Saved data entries
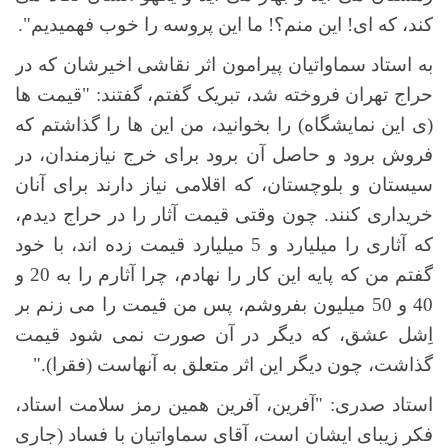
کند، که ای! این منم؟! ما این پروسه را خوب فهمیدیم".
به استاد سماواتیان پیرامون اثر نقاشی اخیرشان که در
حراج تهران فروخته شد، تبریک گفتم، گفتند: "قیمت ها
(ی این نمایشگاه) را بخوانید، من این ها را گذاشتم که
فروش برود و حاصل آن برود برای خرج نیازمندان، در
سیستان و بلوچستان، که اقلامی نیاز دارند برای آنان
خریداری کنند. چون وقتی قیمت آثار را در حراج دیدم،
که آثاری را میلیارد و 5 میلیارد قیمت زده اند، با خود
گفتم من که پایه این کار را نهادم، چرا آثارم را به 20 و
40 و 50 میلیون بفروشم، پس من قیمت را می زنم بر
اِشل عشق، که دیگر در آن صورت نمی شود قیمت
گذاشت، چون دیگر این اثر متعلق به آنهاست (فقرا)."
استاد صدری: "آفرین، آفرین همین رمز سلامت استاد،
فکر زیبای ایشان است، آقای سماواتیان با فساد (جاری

---

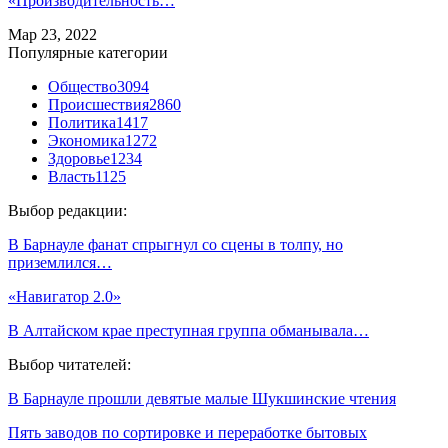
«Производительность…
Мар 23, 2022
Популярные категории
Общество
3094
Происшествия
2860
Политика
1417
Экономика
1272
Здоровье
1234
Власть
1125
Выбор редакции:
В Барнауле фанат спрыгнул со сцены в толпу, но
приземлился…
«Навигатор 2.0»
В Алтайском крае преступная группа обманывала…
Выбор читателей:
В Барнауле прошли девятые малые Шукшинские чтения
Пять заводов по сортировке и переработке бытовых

---

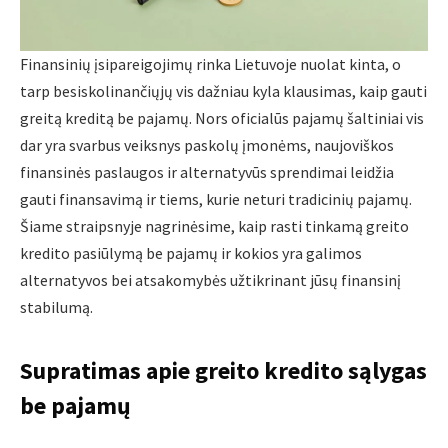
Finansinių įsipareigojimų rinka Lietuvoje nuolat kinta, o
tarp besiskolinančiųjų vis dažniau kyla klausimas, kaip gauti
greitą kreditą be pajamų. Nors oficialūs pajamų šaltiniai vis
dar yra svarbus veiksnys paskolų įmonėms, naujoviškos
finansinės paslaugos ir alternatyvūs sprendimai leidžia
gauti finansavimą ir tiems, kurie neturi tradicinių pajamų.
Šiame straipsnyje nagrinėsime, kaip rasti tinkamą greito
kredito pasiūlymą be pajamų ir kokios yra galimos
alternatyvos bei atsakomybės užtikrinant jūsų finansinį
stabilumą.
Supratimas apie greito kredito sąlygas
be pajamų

§ **What you will do**
Transcribe, exactly and without additions, the lines of the records above, beginning with the line that contains "Популярные категории" and ending with the line that contains "В Барнауле прошли", both included.

§ **Response**
Популярные категории
Общество
3094
Происшествия
2860
Политика
1417
Экономика
1272
Здоровье
1234
Власть
1125
Выбор редакции:
В Барнауле фанат спрыгнул со сцены в толпу, но
приземлился…
«Навигатор 2.0»
В Алтайском крае преступная группа обманывала…
Выбор читателей:
В Барнауле прошли девятые малые Шукшинские чтения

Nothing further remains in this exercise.